Pedestal Density Control at KSTAR via Gas Fueling and 3D Field Perturbation

Achieving detachment and edge-localized mode (ELM) suppression requires reliable control of the electron density (n_e) at the pedestal, making it a key operational parameter for core-edge integrated solution in future pilot devices. In this work, we developed and demonstrated a real-time pedestal density control at KSTAR, targeting near ψ_N =0.89, using both resonant magnetic perturbations (RMPs) and main gas fueling [1] as actuators. The radial density profile is reconstructed using a parametric model fitted to line-averaged density measurements from five channels of a two-color interferometer (TCI) [2] and magnetic equilibria [3]. To enable real-time profile reconstruction, a multi-layer perceptron (MLP) is used to accelerate the process. The system identification is derived using a first-order model, with parameters identified from reference discharges. Control gains were determined via pole placement logic. Experiments during the FY25 KSTAR campaign demonstrated that the controller successfully tracks dynamic targets with median and average absolute percentage errors of 1.64% and 2.20%, respectively. This controller enables active pedestal density regulation for scenario exploration and real-time density stabilization during plasma operation. Future efforts will extend this approach to control multiple profile points, supporting the development of advanced core-edge integrated scenarios.

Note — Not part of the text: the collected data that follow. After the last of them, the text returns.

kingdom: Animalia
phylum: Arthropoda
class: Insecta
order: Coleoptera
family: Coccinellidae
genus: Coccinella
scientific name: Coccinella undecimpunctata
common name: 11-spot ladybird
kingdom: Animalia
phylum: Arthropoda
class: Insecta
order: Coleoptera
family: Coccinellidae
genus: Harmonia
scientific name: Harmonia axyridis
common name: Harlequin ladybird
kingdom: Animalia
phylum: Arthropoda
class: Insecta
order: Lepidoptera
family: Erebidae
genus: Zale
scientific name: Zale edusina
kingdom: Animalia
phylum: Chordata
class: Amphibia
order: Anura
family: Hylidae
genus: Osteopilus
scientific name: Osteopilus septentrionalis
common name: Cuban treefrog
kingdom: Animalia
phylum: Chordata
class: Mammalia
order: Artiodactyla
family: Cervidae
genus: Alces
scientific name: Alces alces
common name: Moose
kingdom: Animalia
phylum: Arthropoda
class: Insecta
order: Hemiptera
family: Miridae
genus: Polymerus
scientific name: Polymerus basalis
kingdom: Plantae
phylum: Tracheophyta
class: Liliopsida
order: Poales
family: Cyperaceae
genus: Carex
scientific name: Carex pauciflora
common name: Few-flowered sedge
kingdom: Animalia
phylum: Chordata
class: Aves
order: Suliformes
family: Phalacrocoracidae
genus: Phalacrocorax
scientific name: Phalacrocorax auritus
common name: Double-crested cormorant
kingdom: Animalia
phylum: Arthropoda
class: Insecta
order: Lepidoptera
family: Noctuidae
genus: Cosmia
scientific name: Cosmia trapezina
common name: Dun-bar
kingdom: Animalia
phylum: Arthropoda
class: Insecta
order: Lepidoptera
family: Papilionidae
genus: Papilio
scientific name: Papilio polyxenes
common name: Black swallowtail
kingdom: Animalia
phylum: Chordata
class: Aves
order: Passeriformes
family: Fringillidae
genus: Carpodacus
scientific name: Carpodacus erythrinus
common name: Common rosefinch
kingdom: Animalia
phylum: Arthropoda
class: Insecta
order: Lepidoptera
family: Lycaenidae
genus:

[1] Seo, Seong-Heon, et al. "Korea superconducting tokamak advanced research vacuum and gas puffing system." Review of Scientific Instruments 79.11 (2008).

[2] Juhn, June-Woo, et al. "Multi-chord IR–visible two-color interferometer on KSTAR." Review of Scientific Instruments 92.4 (2021).

[3] Lao, Lang L., et al. "Reconstruction of current profile parameters and plasma shapes in tokamaks." Nuclear fusion 25.11 (1985): 1611.